Shabazz Palaces - Black Up
Record Label: Sub Pop Records
Release Date: June 28, 2011
Without even getting into the music, just think of the images the phrase Shabazz Palaces conjures in your mind. Personally, my first trip to the hip-hop group's website and later EP covers ultimately left one theme imprinted on my mind: the mystic elegance of One Thousand and One Arabian Nights. While the only tangible thing connecting their music to that anthology of old is the artwork of earlier releases and the simple palace design on their homepage, that very first impression stuck with me up until the release of their latest full-length album, Black Up.
Black Up is almost unapologetic in its portrayal of the things Shabazz Palaces are best at. Their typical airy production is heavily featured in this latest release, as is their capably bizarre lyricism. Parallels can easily be drawn to the Sacramento based hip-hop group Death Grips. Both groups are shrouded in a veil of mystery and anonymity. Both groups defy typical hip-hop conventions in favor of their own ideologies. Both groups fill the confines of their recordings with an abundance of jarring and outlandish elements. All of these pieces come together to form compositions that the listener dare not sleep on. Within a single blink lie layers of beats and melodies that command attention, rewarding even in their stern demand for respect.
“free press and curl” opens Black Up with soft, echoing claps, eventually erupting into a sonic breakdown that forms the foundation for most of the track. Frontman Ishmael Butler, formerly Butterfly of Brooklyn hip-hop group Digable Planets, is imposing from the first verse to the last without having to raise his voice in any noticeable manner. He winds his way through the topics of lost love and musical production fluidly, applying a message of freedom that's mirrored perfectly in the open-ended production. “free press and curl” introduces a common component of most Shabazz Palaces releases in the way the vocals and background production create tangible sonic landscapes even in the simplest refrains.
The closest Black Up comes to a typical hip-hop arrangement is probably the track “Are you... Can you... Were you? (Felt).” Simple claps and various piano samples make up the basis of the song's production, which works well on a variety of levels without losing the Shabazz sound. Butler is able to catch the beat with his lyrics in a more direct way, an upgrade in synergy that definitely makes “(Felt)” a bit more palatable for casual listeners. Luckily, Butler's flow is on point throughout the whole album, and he never misses a beat even over the most far-fetched and experimental production. In a world where mainstream lyricists find it hard to keep up with the simplest of musical accompaniment, Butler and Shabazz as a whole are to be commended for thinking outside of the box without losing a bit of composure in both their lyrical delivery and formation.
Jazz influences creep through Black Up's nooks and crannies with a smooth gentleness that's easily missed but definitely appreciated. “Endeavors for Never (The last time we spoke you said you were not here.
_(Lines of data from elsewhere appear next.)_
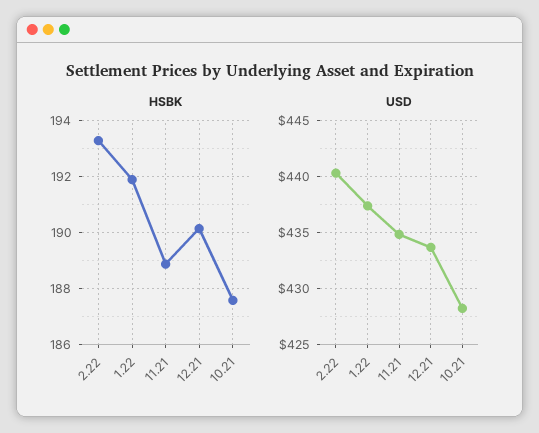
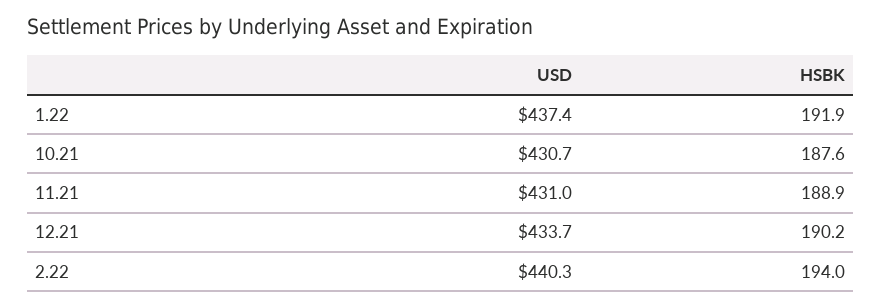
HSBK, 2.22: 193.25 -> 194
USD, 11.21: 435 -> 431
USD, 10.21: 428 -> 430.7

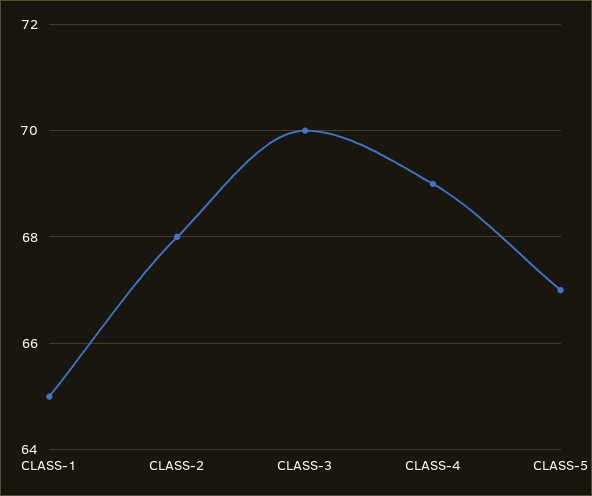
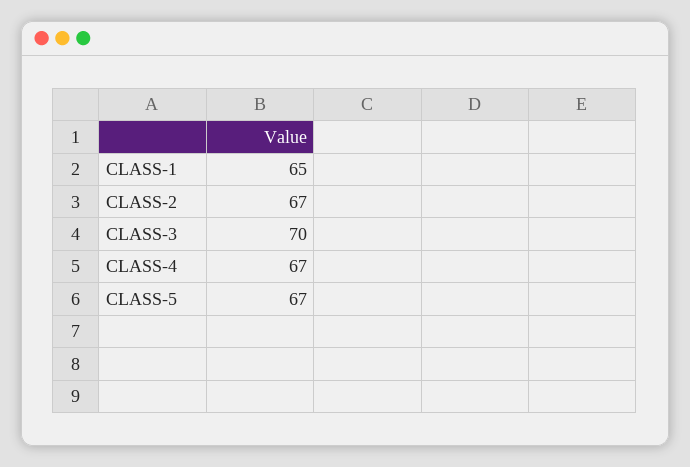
CLASS-2: 68 -> 67
CLASS-4: 69 -> 67

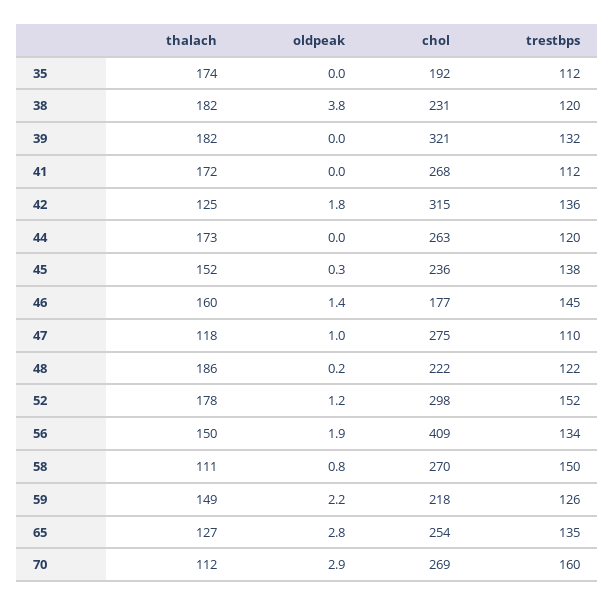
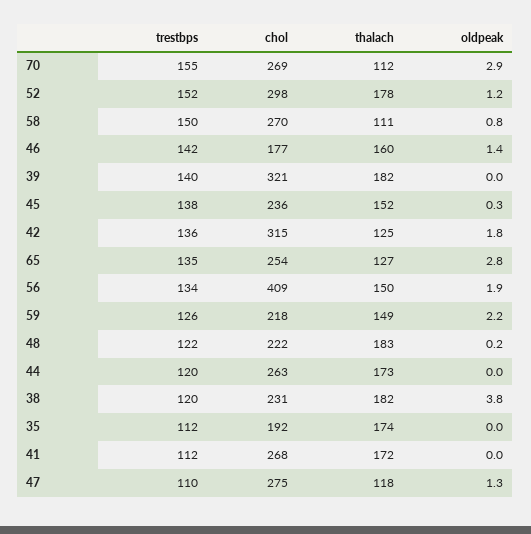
trestbps, 39: 132 -> 140
trestbps, 46: 145 -> 142
oldpeak, 47: 1 -> 1.3
thalach, 48: 186 -> 183
trestbps, 70: 160 -> 155

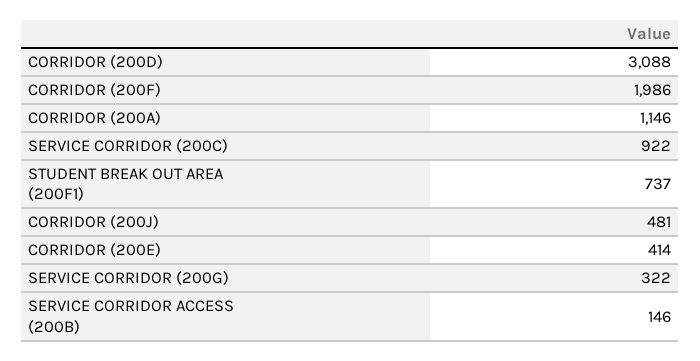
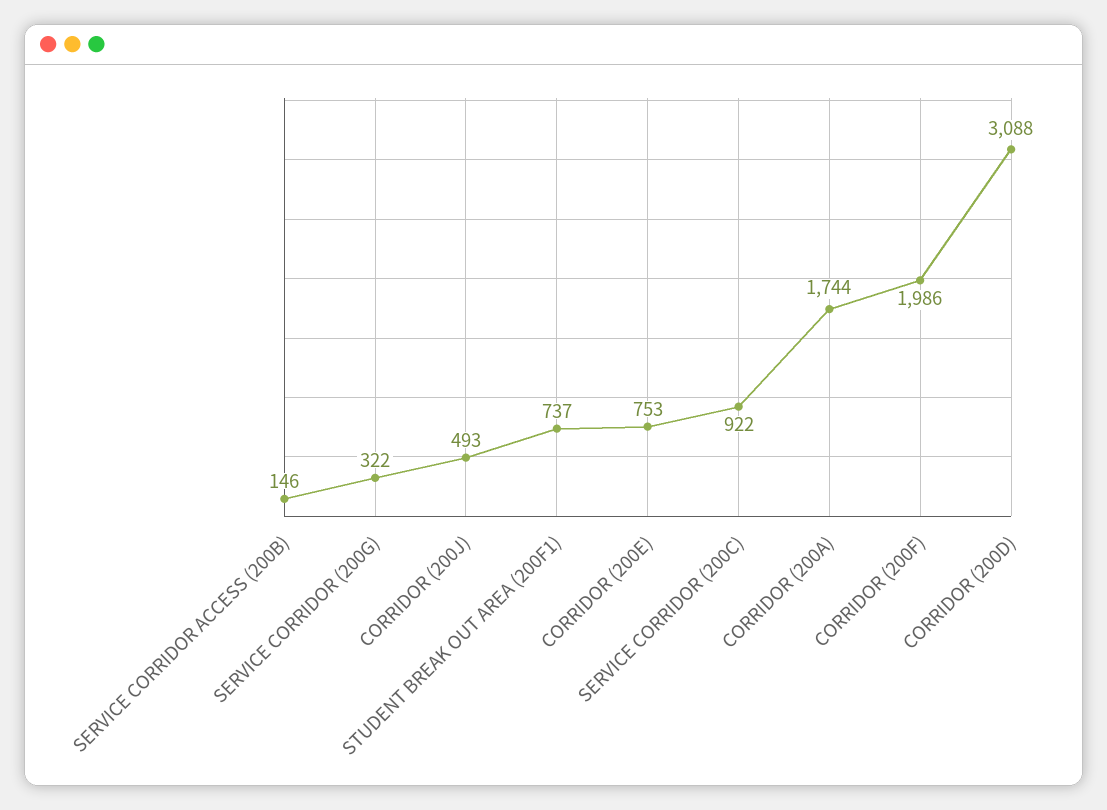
CORRIDOR (200A): 1146 -> 1744
CORRIDOR (200J): 481 -> 493
CORRIDOR (200E): 414 -> 753

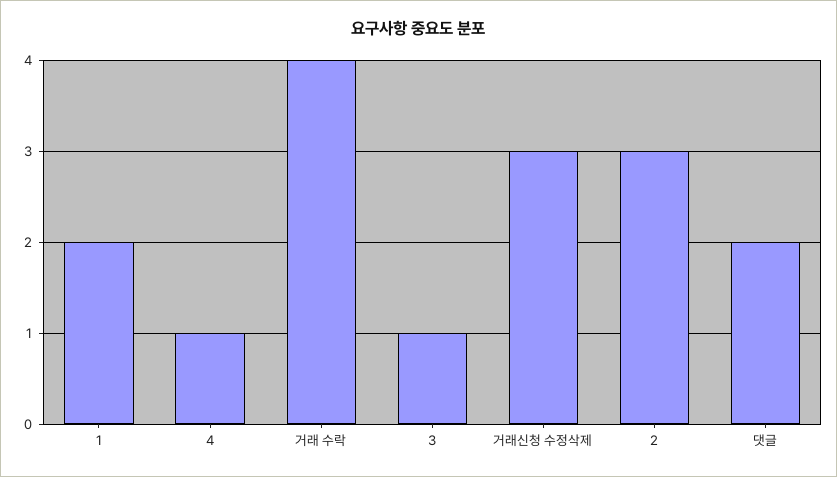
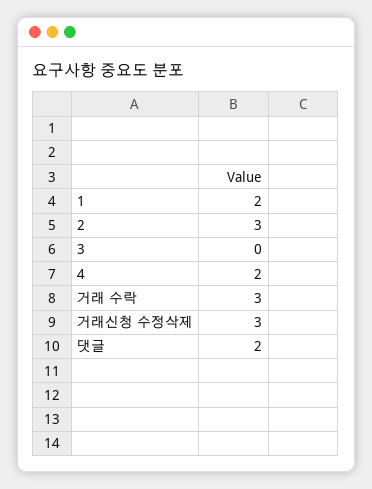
4: 1 -> 2
거래 수락: 4 -> 3
3: 1 -> 0

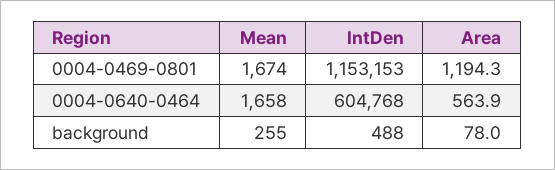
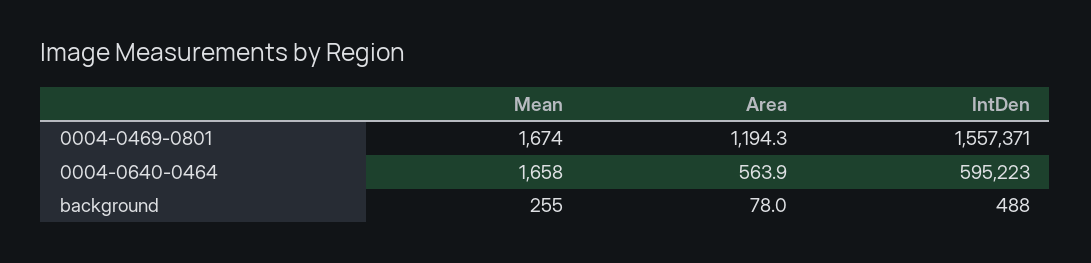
IntDen, 0004-0469-0801: 1153153 -> 1557371
IntDen, 0004-0640-0464: 604768 -> 595223

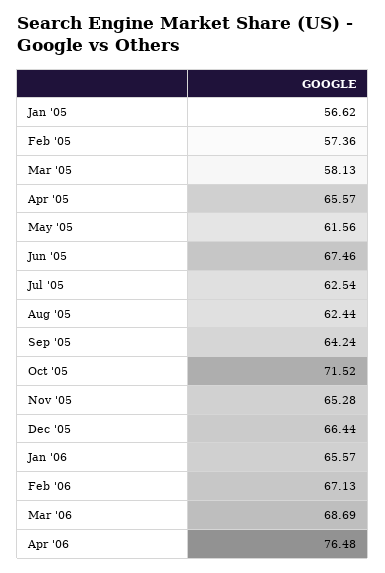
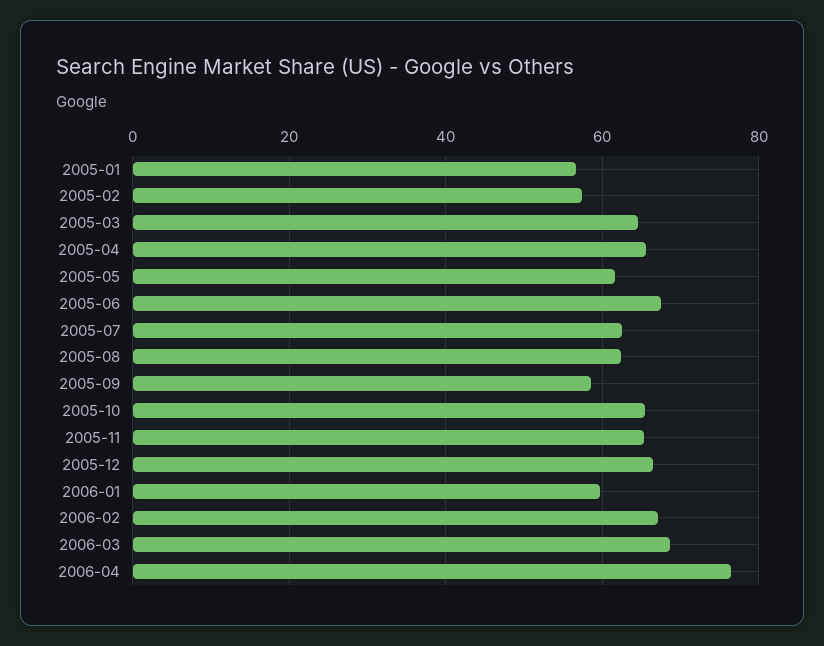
Mar '05: 58.13 -> 64
Sep '05: 64.24 -> 58
Oct '05: 71.52 -> 66
Jan '06: 65.57 -> 60

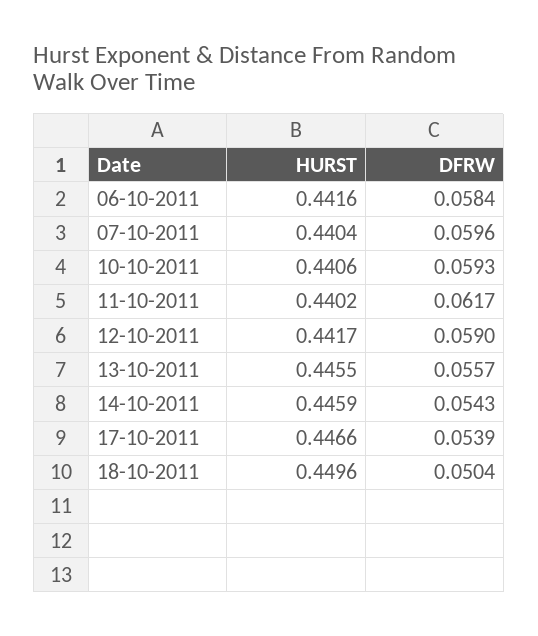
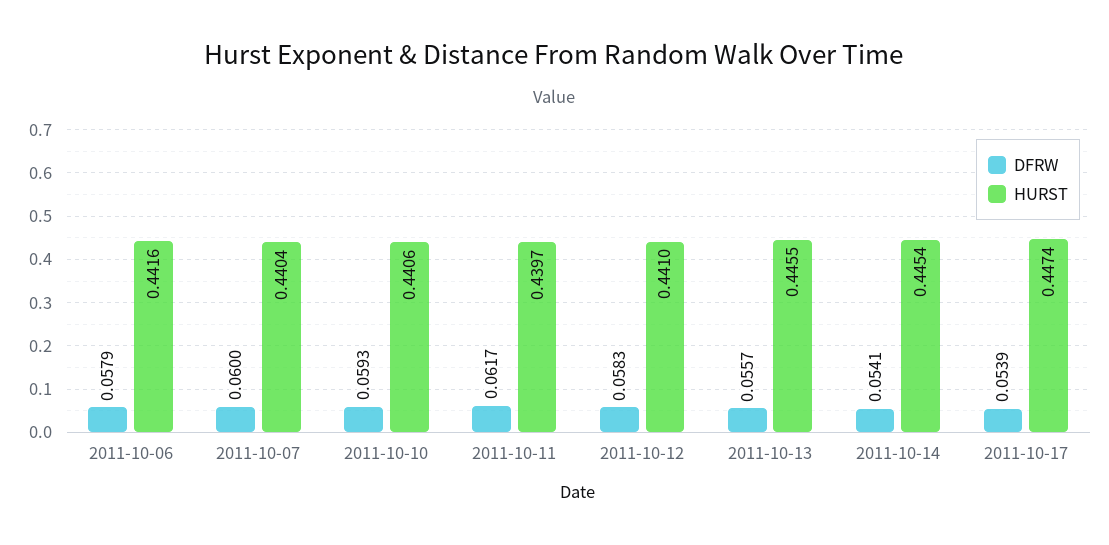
DFRW, 06-10-2011: 0.0584 -> 0.0579
DFRW, 07-10-2011: 0.0596 -> 0.06
HURST, 11-10-2011: 0.4402 -> 0.4397
HURST, 12-10-2011: 0.4417 -> 0.441
DFRW, 12-10-2011: 0.059 -> 0.0583
HURST, 14-10-2011: 0.4459 -> 0.4454
DFRW, 14-10-2011: 0.0543 -> 0.0541
HURST, 17-10-2011: 0.4466 -> 0.4474
HURST, 18-10-2011: 0.4496 -> none
DFRW, 18-10-2011: 0.0504 -> none

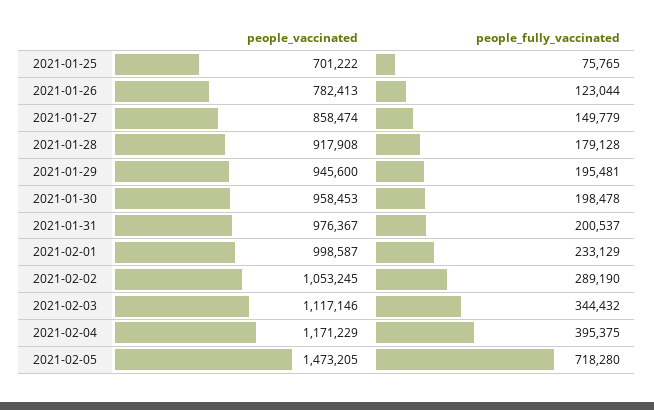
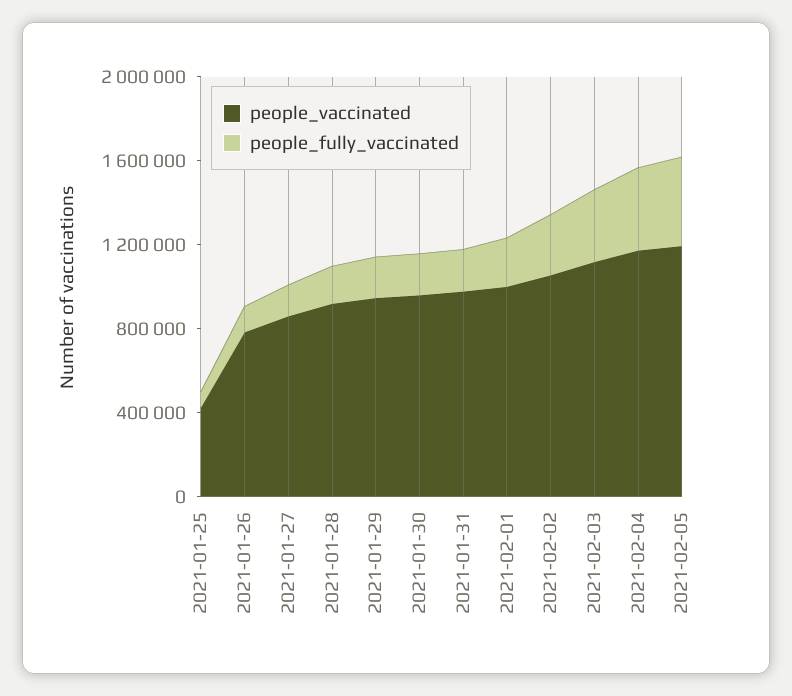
people_vaccinated, 2021-01-25: 701222 -> 400000
people_vaccinated, 2021-02-05: 1473205 -> 1200000
people_fully_vaccinated, 2021-02-05: 718280 -> 400000

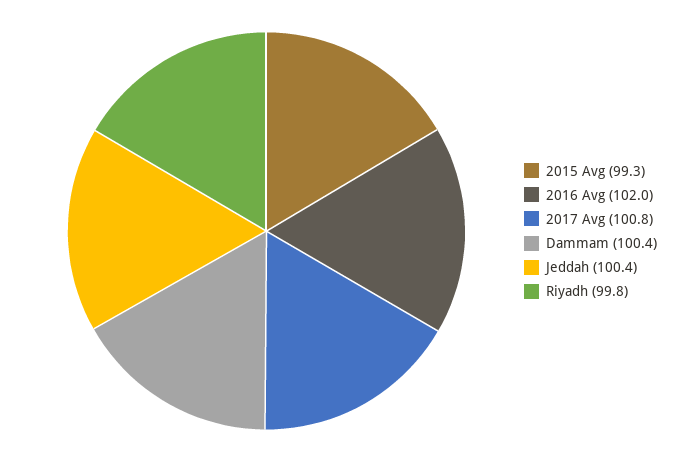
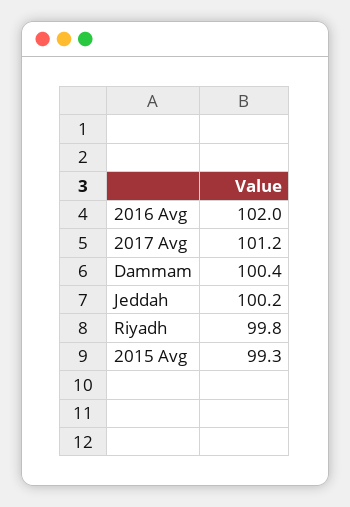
2017 Avg: 100.8 -> 101.2
Jeddah: 100.4 -> 100.2

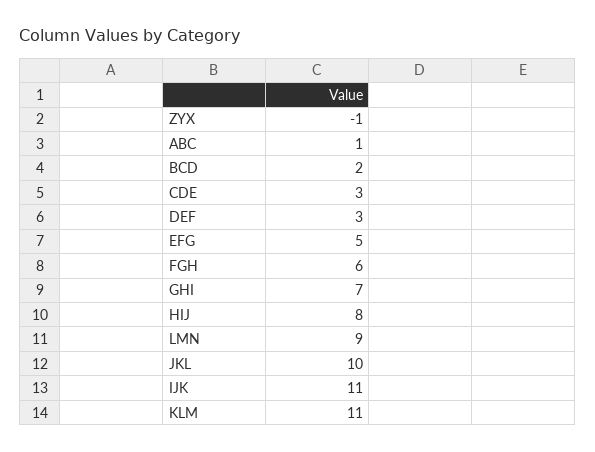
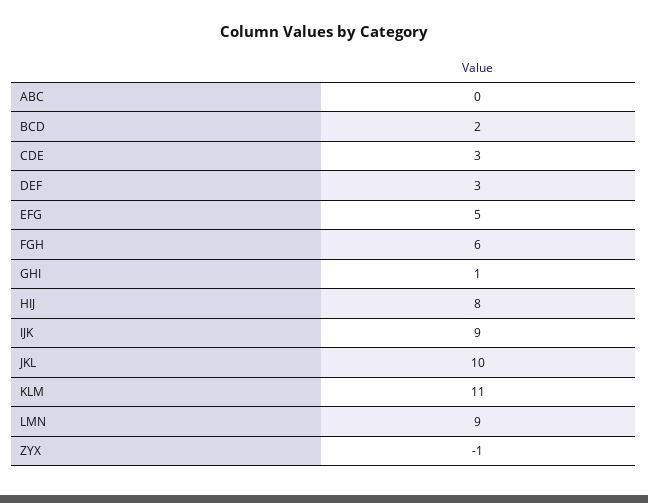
ABC: 1 -> 0
GHI: 7 -> 1
IJK: 11 -> 9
I saw you though.)” opens with a repetitive horn loop that's soon complemented by an appropriate drum roll and futuristic sound effects. The lyricism is sparse, comprised mostly of beautifully delivered sung lyrics from a female vocalist. “Recollections of the wraith” is also carried by short vocal samples, and predominately features Butler's competent delivery. “Clear some space out so we can space out,” speaks volumes on both the song's mellow message and the equally chill musical arrangements found therein. While they're easy to miss at times, Black Up's influences are less eccentric than the final product and provide an easy starting point for new listener's to latch onto as they journey through the album's unusual scenery.
“An echo from the hosts that profess infinitum,” an atmospheric track that's carried by a disconcerting vocal howl, is Black Up's greatest highlight. Xylophone instrumentation and simplistic drum compositions provide the perfect backdrop for the intense lyricism. On an album full of unique musical accompaniment, “An echo from the hosts that profess infinitum” is the best representation of both the group's main draw and the steps they have taken to evolve their already fantastic sound.
Atmospheric. Innovative. Avant-garde. All of these words and more are perfectly apt descriptions of Shabazz Palaces and their latest full-length album, Black Up. Although they take up residence in Seattle, these brilliant hip-hop minds conjure fairy tale images of flying carpets and lavish palaces like only they can. They bring to the game their own brand of mystery and illusion, using both basic and elaborate musical pieces as the basis for their ethereal arrangements. Mind-blowing and catchy, Black Up is an album too progressive to pass up. Get on this as soon as possible.